Summer Reading! A delightful and not-so-guilty-pleasure. Treat yourself by toting these new YA books with you to the lakeside, the beach, the mountains, your cozy reading nook at home, or wherever you are carving out time for your summer reading. We loved them! The Strange and Beautiful Sorrows of Ava Lavender by Leslye Walton A 2015 William C. Morris YA Debut Award Finalist Sixteen-year-old Ava is in most ways a normal teenager. Of course, there is the little matter of those wings she was born with. . . Her quest to understand her peculiar bird-like wings takes her back two generations to view the world through the eyes of her grandmother Emilienne and her mother Vivianne. They both suffer broken hearts; will their suffering play out for Ava as well? The elements of magical realism that Walton creates are the perfect vehicle for exploring the nature of love–both loving and being loved. Read this book–then talk with your friends about it!

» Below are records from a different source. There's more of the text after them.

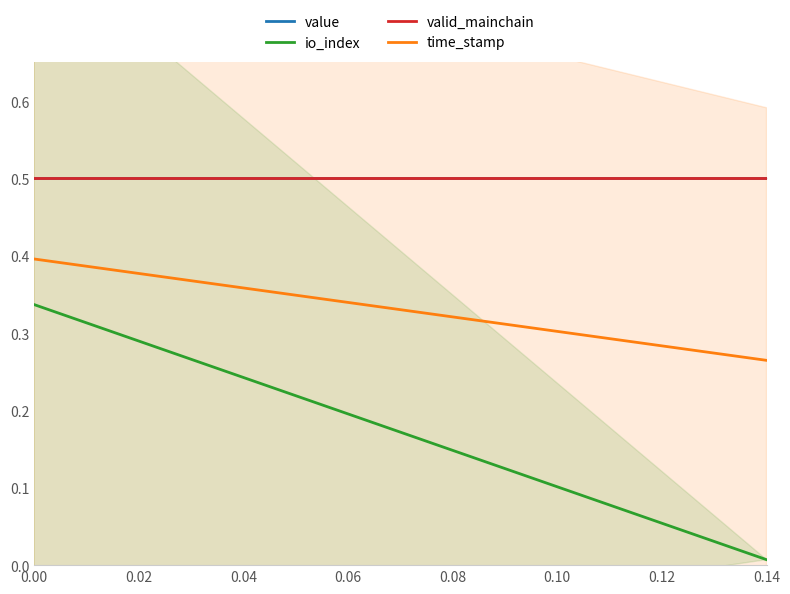

Which series has the largest total across all categories?

value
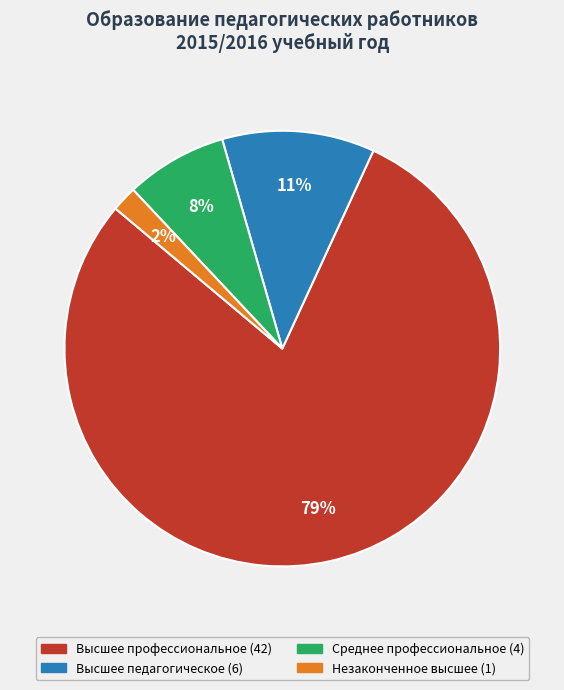

To the nearest percent, what is the average slice percentage?

25%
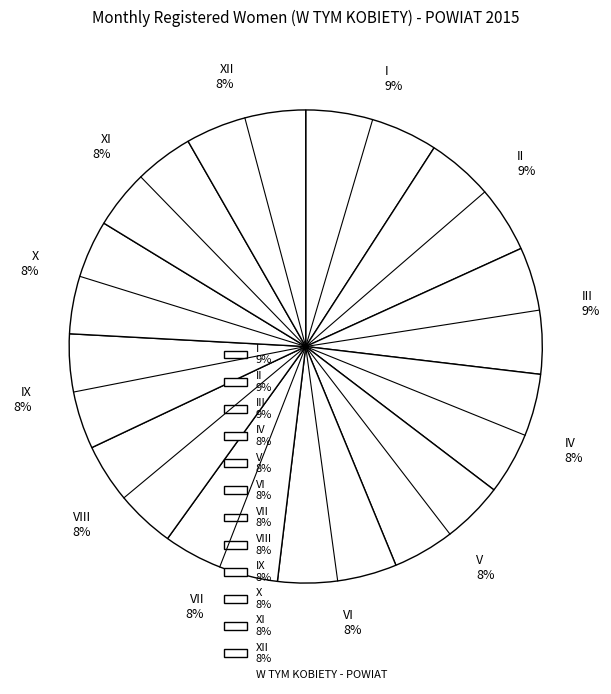

Combined, do XI 8% and XII 8% account for over 50%?

No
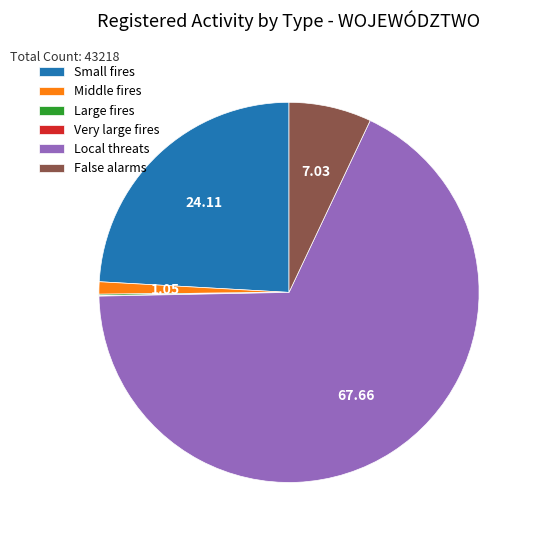

Do Middle fires and Small fires together represent more than half of the pie?

No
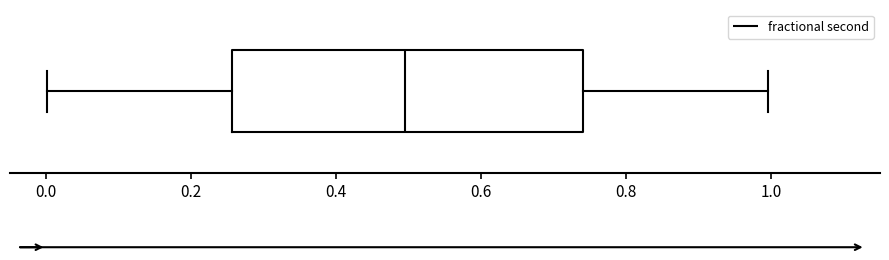

Read this box plot against the x-axis: the position of the median line, the range covered by the box, and the ends of both whiskers. The values are not printed on the chart, so give them approximately, as read against the axis.

median 0.50, box 0.26 to 0.74, whiskers 0.00 to 1.00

The Carnival at Bray by Jessie Ann Foley Flashback to the grunge scene in the early 1990’s. A move from Chicago to Ireland (Bray to be exact) uproots our young heroine, Maggie, when her mother marries her latest boyfriend and Maggie is transplanted. But it isn’t so far from her beloved music; she makes a journey to Rome to hear Nirvana in concert. A realistic and close-up view of the trials of adolescence, meeting quirky and intriguing people from different cultures, falling in love, and finding your own voice. Unforgettable travelogue romance–and of course, rock music. Did I mention it’s a (multiple) award-winner? ALA 2015 Top Ten Best Fiction for Young Adults Chicago Weekly Best Books of 2014 A Michael L. Printz Honor Award Winner Winner, 2014 Helen Sheehan YA Book Prize Kirkus Reviews Best Books of 2014 Finalist, William C. Morris Award
I’ll Give You the Sun by Jandy Nelson A 2014 Cybil Award Finalist A 2015 YALSA Top Ten Best Fiction for Young Adults Book Jude and Noah are fraternal twins, a girl and boy who grow up close as siblings can be, and sharing their passions for artistic expression. We learn of their close relationship, and also their estrangement through alternating chapters told from each twin’s perspective. The fascinating aspect of it is the two timelines; Noah’s chapters taking place when they are 13 and Jude’s when they are 16. Truly, art and wonder fill each page as the twins grapple with grief, romance, rivalry, and friendship. My favorite book I’ve read all year (Ruth here). If you haven’t read it yet, what are you waiting for?